IBM has produced a number of new services aimed at tackling cooling and power problems in data centres. The aim is to help control the problems of energy demand, especially in data centres using high density blade servers.
The services range from helping to identify requirements, current capabilities and capacities to defining the best ways forward. Solutions include clean rooms and green or intelligent buildings, according to Big Blue. More specifically, IBM said the new services comprise:
- High density computing readiness assessment, which helps gauge a data centre's ability to support high density computing, identifies the potential gaps that could jeopardise continuous operations, and develops a plan to resolve identified problems
- Thermal analysis for high density computing, which identifies and resolves existing and potential heat-related problems that could create outages, and provides options for power savings and future expansion
- Integrated rack solution for high density computing, which helps with the design, deployment and management of resilient, flexible racks
- Data centre global consolidation and relocation enablement, which provides evaluation and plans to help save money via the global consolidation and relocation of data centres
- Scalable, modular data centre for small and medium-sized businesses, which enables customers to install a new data centre quickly, using modular building blocks. The capability can be installed in nearly any working environment and provides power, cooling, security and monitoring for a turnkey data centre environment.
IBM said it has drawn on the expertise of more than 450 IBM site and facilities experts worldwide, who have designed and built more than 2.8 million square metres of data centre raised floor and more than 400 data centres in its own facilities worldwide, to come up with the new services.
"IBM's Site and Facilities Services team designed and installed a state-of-the-art data centre for our rapidly-growing business," said Rick Siner, director of technical services at Priority Health, a US health plan company. "IBM was very easy to work with.

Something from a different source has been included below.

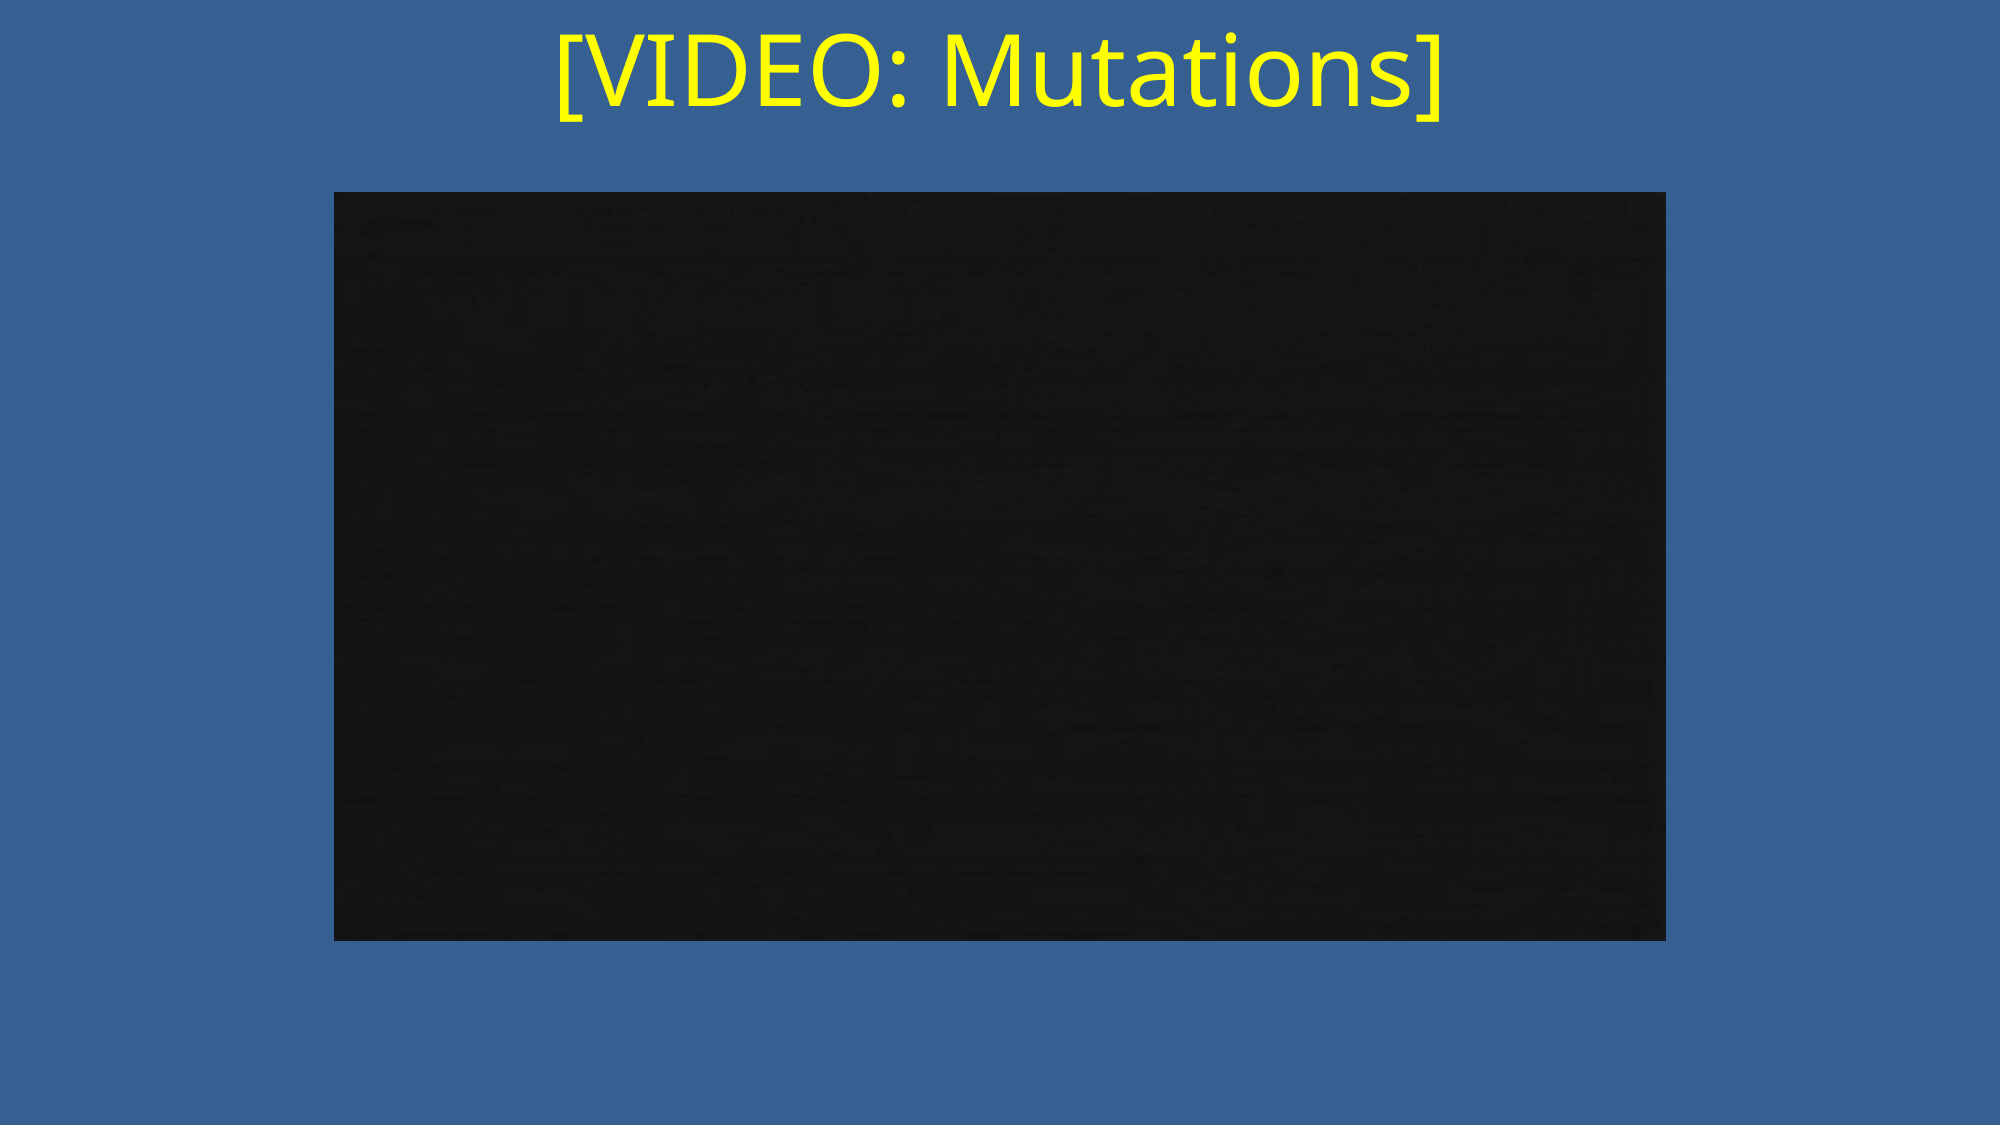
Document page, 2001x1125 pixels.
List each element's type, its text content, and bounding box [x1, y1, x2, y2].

list [VIDEO: Mutations] [249, 0, 1750, 162]
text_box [332, 191, 1667, 942]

We had access to the exact level of resources that we needed, and now, we have the capacity and infrastructure in place to support future growth, on demand."
"CIOs are facing a power and cooling crisis in their data centres," said IBM VP Steven Sams. "Based on our extensive customer engagements, many data centre facilities need to expand, renovate or relocate to meet capacity and operational needs. IBM has a global team of Site and Facilities Services experts in place to help customers assess their risk, determine a path to success, and implement an optimal solution."
The company said that the services are part of its move into delivering labour-based technology services in a similar manner as more familiar technology products. They are available immediately worldwide from IBM Global Services.